TASK STATEMENT>
From the material below, tally every line containing "Président"; reply with the total only.

DATA>
□ □ □ □

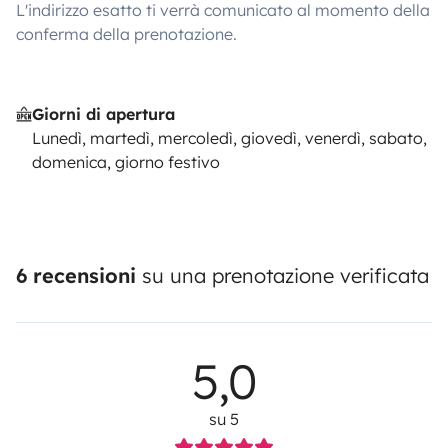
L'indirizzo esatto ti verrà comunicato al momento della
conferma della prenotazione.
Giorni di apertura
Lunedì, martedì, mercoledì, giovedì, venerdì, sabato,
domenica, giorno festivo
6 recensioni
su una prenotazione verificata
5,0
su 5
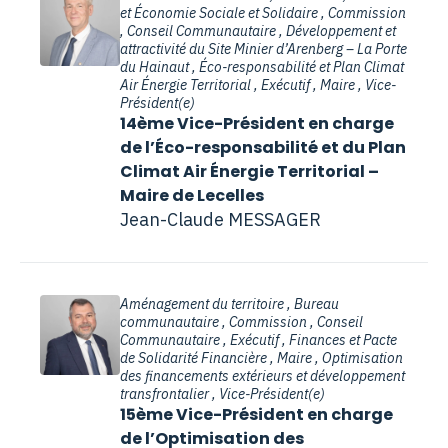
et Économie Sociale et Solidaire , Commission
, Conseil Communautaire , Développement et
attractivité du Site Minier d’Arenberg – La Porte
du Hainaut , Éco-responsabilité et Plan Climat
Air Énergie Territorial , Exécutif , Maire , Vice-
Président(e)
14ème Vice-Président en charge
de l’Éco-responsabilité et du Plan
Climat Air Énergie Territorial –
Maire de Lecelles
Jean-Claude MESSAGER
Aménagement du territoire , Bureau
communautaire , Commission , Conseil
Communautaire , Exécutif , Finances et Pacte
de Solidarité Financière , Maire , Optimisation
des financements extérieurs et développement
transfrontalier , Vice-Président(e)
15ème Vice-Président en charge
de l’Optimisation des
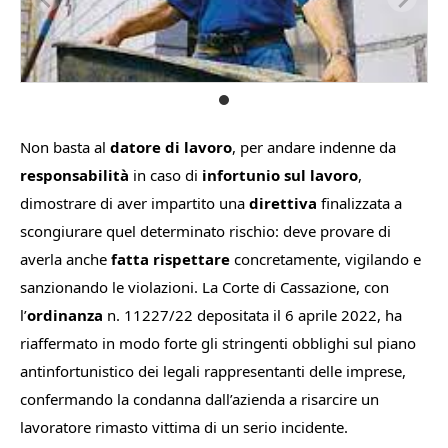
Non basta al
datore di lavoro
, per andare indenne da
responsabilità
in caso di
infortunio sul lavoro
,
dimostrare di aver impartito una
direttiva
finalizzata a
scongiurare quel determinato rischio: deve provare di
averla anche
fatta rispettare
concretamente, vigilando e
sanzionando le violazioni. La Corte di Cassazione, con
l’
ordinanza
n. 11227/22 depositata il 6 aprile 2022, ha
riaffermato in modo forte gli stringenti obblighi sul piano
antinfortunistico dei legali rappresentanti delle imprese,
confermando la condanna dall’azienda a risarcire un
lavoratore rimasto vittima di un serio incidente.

□ □ □ □

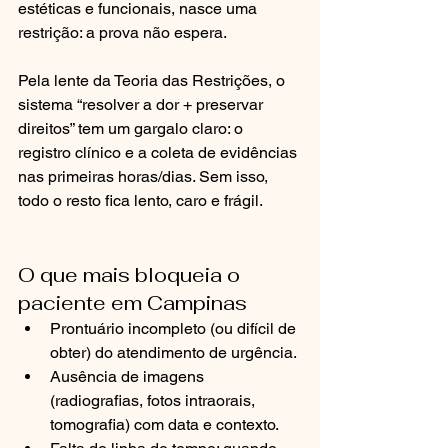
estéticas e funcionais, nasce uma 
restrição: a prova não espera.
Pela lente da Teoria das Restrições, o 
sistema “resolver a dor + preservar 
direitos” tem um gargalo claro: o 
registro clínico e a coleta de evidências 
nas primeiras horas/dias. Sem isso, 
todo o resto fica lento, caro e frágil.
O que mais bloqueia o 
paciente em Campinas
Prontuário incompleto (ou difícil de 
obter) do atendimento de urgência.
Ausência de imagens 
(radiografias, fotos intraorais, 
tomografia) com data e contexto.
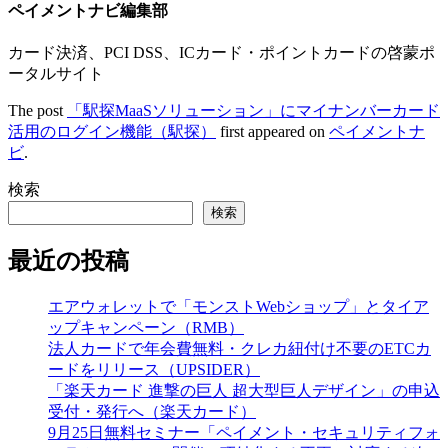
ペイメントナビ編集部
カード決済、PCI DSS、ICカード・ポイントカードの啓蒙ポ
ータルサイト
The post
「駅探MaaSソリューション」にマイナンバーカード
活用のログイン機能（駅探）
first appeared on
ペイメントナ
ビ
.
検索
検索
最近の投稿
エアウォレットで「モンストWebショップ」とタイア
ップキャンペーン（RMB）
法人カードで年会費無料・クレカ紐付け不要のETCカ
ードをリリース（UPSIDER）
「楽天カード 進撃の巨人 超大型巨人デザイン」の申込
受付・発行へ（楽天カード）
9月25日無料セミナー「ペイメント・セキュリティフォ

□ □ □ □

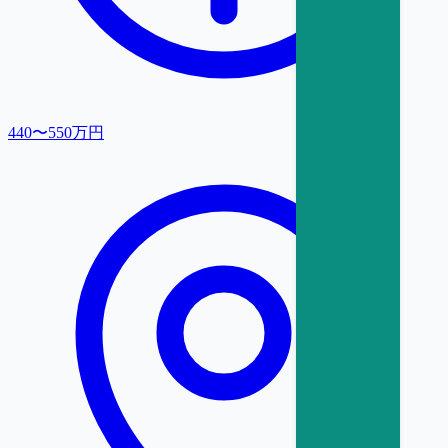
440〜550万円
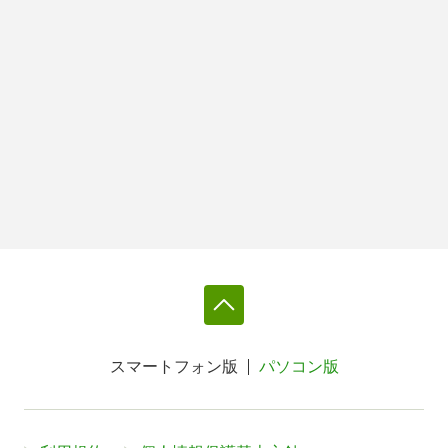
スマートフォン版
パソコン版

□ □ □ □

RESPONSE TO THE EXERCISE>
4